- Opening Delimiter -
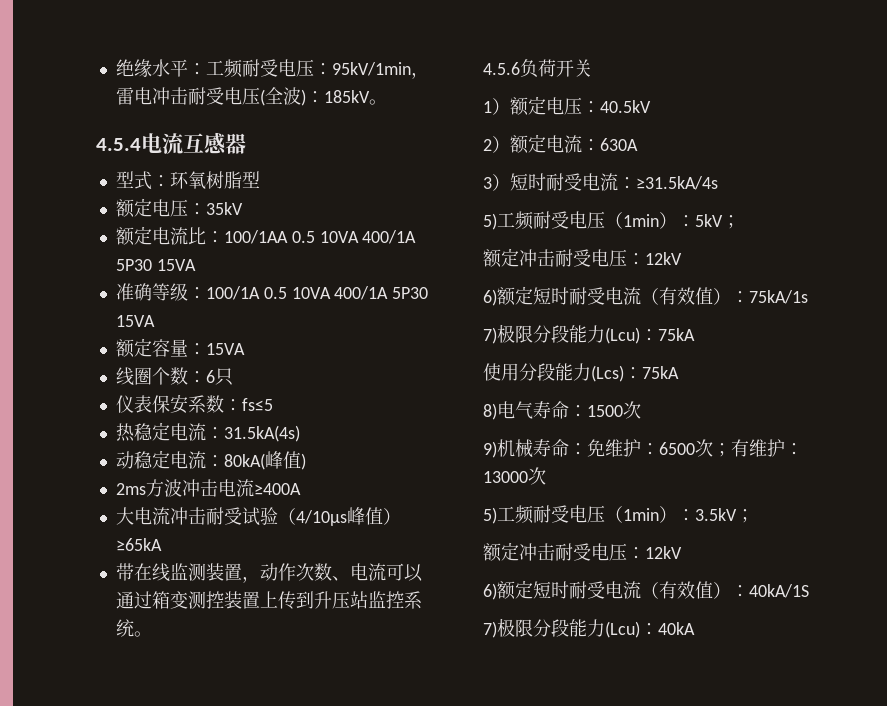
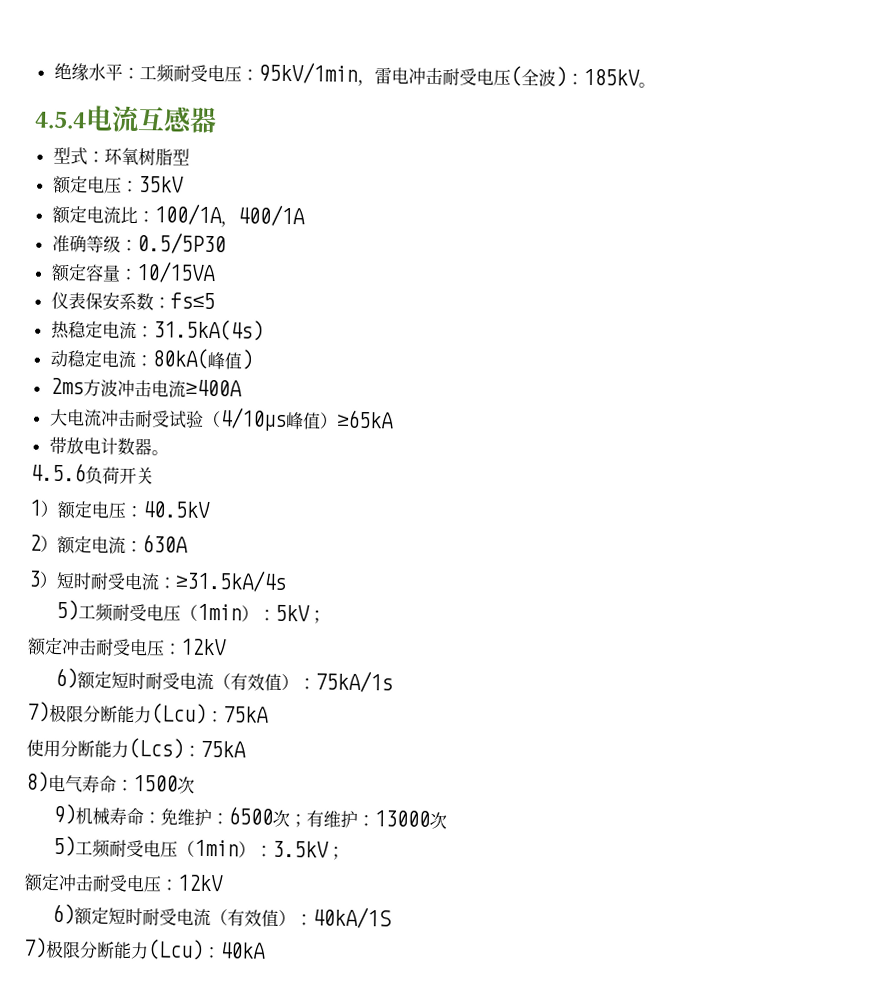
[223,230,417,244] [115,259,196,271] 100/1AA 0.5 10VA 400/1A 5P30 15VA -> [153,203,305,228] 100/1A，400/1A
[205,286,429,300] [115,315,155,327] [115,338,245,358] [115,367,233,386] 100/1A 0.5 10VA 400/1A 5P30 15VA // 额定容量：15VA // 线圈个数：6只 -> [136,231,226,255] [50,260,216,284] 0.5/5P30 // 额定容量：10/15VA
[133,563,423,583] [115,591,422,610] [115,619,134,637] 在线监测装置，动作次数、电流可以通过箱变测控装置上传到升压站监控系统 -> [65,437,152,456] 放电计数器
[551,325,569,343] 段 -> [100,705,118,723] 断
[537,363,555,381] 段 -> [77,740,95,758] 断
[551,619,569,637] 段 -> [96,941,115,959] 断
- Closing Delimiter -
ACTIVITY » The answer must be the full listing, restated word for word, with no pictures in it.

SOLUTION TO THIS EXERCISE »
[223,230,417,244] [115,259,196,271] 100/1AA 0.5 10VA 400/1A 5P30 15VA -> [153,203,305,228] 100/1A，400/1A
[205,286,429,300] [115,315,155,327] [115,338,245,358] [115,367,233,386] 100/1A 0.5 10VA 400/1A 5P30 15VA // 额定容量：15VA // 线圈个数：6只 -> [136,231,226,255] [50,260,216,284] 0.5/5P30 // 额定容量：10/15VA
[133,563,423,583] [115,591,422,610] [115,619,134,637] 在线监测装置，动作次数、电流可以通过箱变测控装置上传到升压站监控系统 -> [65,437,152,456] 放电计数器
[551,325,569,343] 段 -> [100,705,118,723] 断
[537,363,555,381] 段 -> [77,740,95,758] 断
[551,619,569,637] 段 -> [96,941,115,959] 断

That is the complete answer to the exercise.